Não é a primeira vez que a classe médica opõe-se a tal sistema, como eu já bloguei, a Associação Médica Britânica pediu boicote a sistema semelhante no Reino Unido para seus membros. Quanto a parte de custos, que no Brasil ficou em poucos R$ 418 milhões, as experiências britânicas, australianas e canadenses também nos mostram que estes sistemas falidos custam muito dinheiro. Além disso, a parafernália de apoio ao sistema apodrece em almoxarifados e o governo sequer ter uma estimativa confiável de quantos cartões foram emitidos. Isto é semelhante ao que ocorreu com o Projeto Presença. Tanto no Cartão Nacional do SUS como no Projeto Presença, a tequinolojia (termo que deve ser empregado em ambos os casos) dava muitos problemas e como já é praxe, cada ente da Federação empurrava o problema para outro.

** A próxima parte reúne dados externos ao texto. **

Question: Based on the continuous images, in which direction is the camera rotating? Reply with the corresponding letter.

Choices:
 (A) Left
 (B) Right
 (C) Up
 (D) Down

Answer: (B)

Depois tivemos problemas na licitação, ou seja, suspeitas de fraude, problemas na transmissão de dados e problemas na emissão dos cartões; como diz Sônia Machado, da Secretaria de Saúde de SC, [o]s terminais foram um presente de grego”. Presente de grego este que o Ministério da Saúde recusou-se a receber de volta.
Com isso tudo, uma auditoria do TCU disse que o projeto transformou numa lista de usuários do SUS e nada mais. Curiosamente, ou não (trato disto no final), os srs. Rocha, Ramos e a sra. Lemos não conseguiram nem ler nem citar o acórdão 461/2004 do mesmo tribunal sobre a escandalosamente frouxa política de segurança de informação do DataSUS, o pretenso gestor do Cartão Nacional de Saúde.

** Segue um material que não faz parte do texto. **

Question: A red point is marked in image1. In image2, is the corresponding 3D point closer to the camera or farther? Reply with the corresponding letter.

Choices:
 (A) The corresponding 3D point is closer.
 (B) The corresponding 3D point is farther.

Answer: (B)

Antes do fim, temos o ceticismo do presidente do Conselho Nacional da Saúde:
Apesar das alegações do Ministério da Saúde de que providências foram tomadas para corrigir o programa, há ceticismo entre os profissionais em relação ao êxito das medidas. “O problema é que o governo está no fim, e não saberemos se uma solução será encontrada até lá”, afirma o presidente do Conselho Nacional de Saúde, Francisco Batista Júnior. “A situação torna-se ainda mais grave porque muito dinheiro já foi investido no cartão do SUS sem que o retorno tenha sido alcançado.” Batista diz que, para piorar, ninguém foi punido pela má aplicação dos R$ 418,6 milhões.
Calma! Isto é uma reportagem de Época portanto o último parágrafo é um manifesto de fé:
O cartão do SUS é um projeto ousado, que começou no governo do ex-presidente Fernando Henrique Cardoso e foi mantido no governo do presidente Luiz Inácio Lula da Silva, mas ainda não ficou de pé. Agora, às vésperas de uma nova mudança no comando do país, o Ministério da Saúde anuncia um novo sistema, que aparentemente não será concluído até o fim do ano. A primeira tentativa de implantação do cartão do SUS não deu certo. Espera-se que essa nova tentativa seja mais bem-sucedida.
Eu acredito que este tipo de encerramento deve estar prescrito no Manual de Estilo da dita revista. Ao contrário da reportagem sobre o CU, esta em nenhum momento mencionou a questão da privacidade dos usuários do SUS (na reportagem sobre o CU, o pseudocontraponto levando em conta a privacidade trazia a opinião de alguém que é favorável ao dito cadastro único). Até, em razão disto, que eu não esperava que o trio fizesse uma análise profunda e documentada sobre os riscos à privacidade dos usuários nem as reações contrárias a este tipo de sistema pela mesma razão em outros locais do mundo.
Mais um exemplo da incapacidade dos governos em gerenciar informações pessoais.